## Task details
Copy out every line of text from the items below word for word, leaving out the pictures.

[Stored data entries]
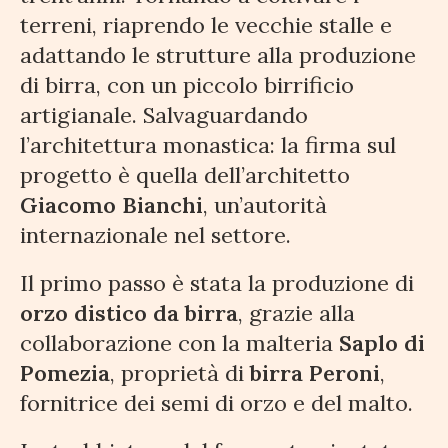
terreni, riaprendo le vecchie stalle e
adattando le strutture alla produzione
di birra, con un piccolo birrificio
artigianale. Salvaguardando
l’architettura monastica: la firma sul
progetto è quella dell’architetto
Giacomo Bianchi
, un’autorità
internazionale nel settore.
Il primo passo è stata la produzione di
orzo distico da birra
, grazie alla
collaborazione con la malteria
Saplo di
Pomezia
, proprietà di
birra Peroni
,
fornitrice dei semi di orzo e del malto.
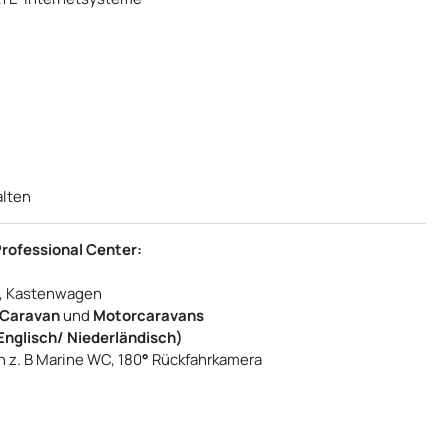
alten
Professional Center:
s, Kastenwagen
Caravan
und
Motorcaravans
Englisch/ Niederländisch)
 z. B Marine WC, 180
°
Rückfahrkamera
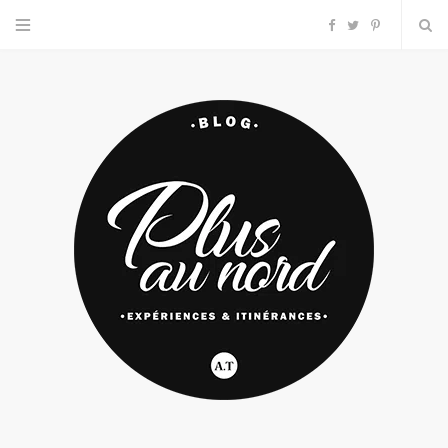
F
T
P
a
w
i
c
i
n
e
t
t
b
t
e
o
e
r
o
r
e
k
s
t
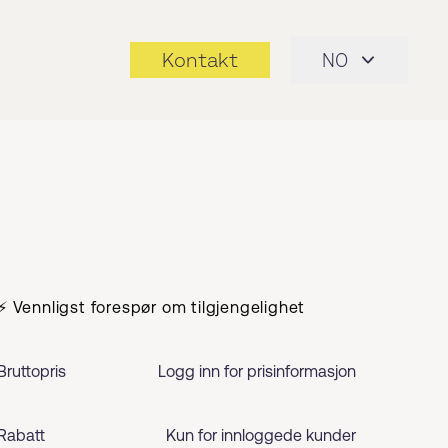
Kontakt
NO
⚡ Vennligst forespør om tilgjengelighet
Bruttopris
Logg inn for prisinformasjon
Rabatt
Kun for innloggede kunder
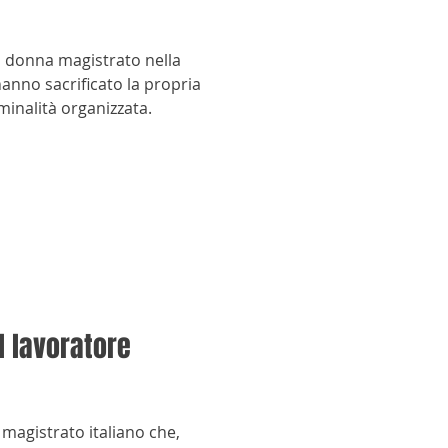
a donna magistrato nella
hanno sacrificato la propria
iminalità organizzata.
il lavoratore
 magistrato italiano che,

## Exercise response
terreni, riaprendo le vecchie stalle e
adattando le strutture alla produzione
di birra, con un piccolo birrificio
artigianale. Salvaguardando
l’architettura monastica: la firma sul
progetto è quella dell’architetto
Giacomo Bianchi
, un’autorità
internazionale nel settore.
Il primo passo è stata la produzione di
orzo distico da birra
, grazie alla
collaborazione con la malteria
Saplo di
Pomezia
, proprietà di
birra Peroni
,
fornitrice dei semi di orzo e del malto.
alten
Professional Center:
s, Kastenwagen
Caravan
und
Motorcaravans
Englisch/ Niederländisch)
 z. B Marine WC, 180
°
Rückfahrkamera
F
T
P
a
w
i
c
i
n
e
t
t
b
t
e
o
e
r
o
r
e
k
s
t
Kontakt
NO
⚡ Vennligst forespør om tilgjengelighet
Bruttopris
Logg inn for prisinformasjon
Rabatt
Kun for innloggede kunder
a donna magistrato nella
hanno sacrificato la propria
iminalità organizzata.
il lavoratore
 magistrato italiano che,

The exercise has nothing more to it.